4. Il résulte de l'instruction que l'administration a adressé à M. B..., le 18 mai 2016, en application de l'article L. 16 du livre des procédures fiscales, une demande de justifications portant sur la nature et de l'origine de certaines sommes créditées en 2012 et en 2013 sur son compte bancaire français CCP n° 26 396 73 R 20 et sur son compte bancaire n° 6430047872410 ouvert en Belgique auprès de l'établissement Banca Monte Paschi. Cette demande comportait, pour chaque année et chaque compte, le détail des sommes concernées selon qu'elles provenaient de versements en espèces, par chèques ou par virements, et mentionnait, pour certaines d'entre elles, notamment une somme de 300 000 euros créditée le 29 juin 2012, l'émetteur du virement. Si M. B... a répondu à cette demande en produisant quelques justificatifs, ces derniers ont été regardés comme insuffisants par l'administration qui lui a en conséquence adressé, le 28 juillet 2016, en application de l'article L. 16 A du même livre, une mise en demeure de compléter sa réponse précisant les crédits demeurant injustifiés, parmi lesquels figurait le virement de 300 000 euros enregistré en 2012. M. B... n'a pas retiré le pli postal contenant cette mise en demeure, à laquelle il n'a, par conséquent, pas répondu. Il s'ensuit que, contrairement à ce qu'il soutient, M. B... a bien été mis en demeure de justifier de la nature et de l'origine de la somme de 300 000 euros créditée en 2012 sur son compte bancaire ouvert en Belgique, comme d'ailleurs des autres sommes créditées tant sur ce compte que sur son compte ouvert en France et demeurées non justifiées. Par suite, il n'est pas fondé à soutenir que c'est à tort que ces sommes ont été taxées d'office à l'impôt sur le revenu en tant que revenus d'origine indéterminée.

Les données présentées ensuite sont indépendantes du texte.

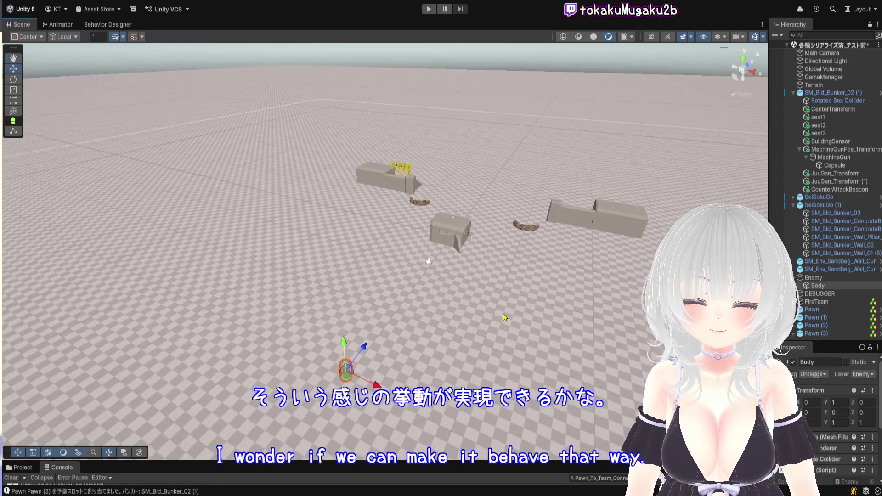
left_click_drag(515, 314, 492, 198)
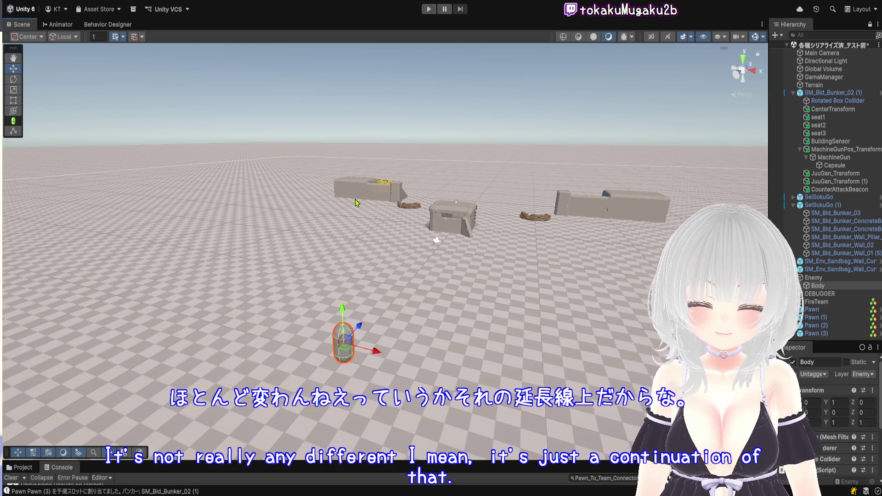
left_click_drag(529, 257, 569, 183)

5. En deuxième lieu, il résulte de ce qui a été dit au point 4 ci-dessus que les revenus d'origine indéterminée notifiés au contribuable résultent de la mise en œuvre de la procédure de taxation d'office pour défaut de réponse à une demande de justifications de l'article L. 16 du livre des procédures fiscales prévue à l'article L. 69 du même livre, et non de la taxation de sommes transférées à l'étranger ou en provenance de l'étranger par l'intermédiaire de comptes non déclarés. Si M. B... soutient que la somme de 300 000 euros créditée sur son compte bancaire ouvert en Belgique le 29 juin 2012 en provenance des Pays-Bas ne pouvait être imposée à l'impôt sur le revenu sur le fondement de l'article 1649 A, dernier alinéa, du code général des impôts en l'absence de transfert entre la France et l'étranger, la référence à l'article 1649 A dans la proposition de rectification du 3 octobre 2016, à la fin du paragraphe faisant état de la mise en œuvre de la procédure de taxation d'office, avait pour seul objet d'indiquer au contribuable que les sommes créditées sur son compte bancaire belge pourraient relever, le cas échéant, de ces dispositions si les transferts étaient établis. Il s'ensuit que M. B... n'est pas fondé à critiquer la base légale retenue pour imposer à l'impôt sur le revenu la somme de 300 000 euros créditée sur ce compte bancaire.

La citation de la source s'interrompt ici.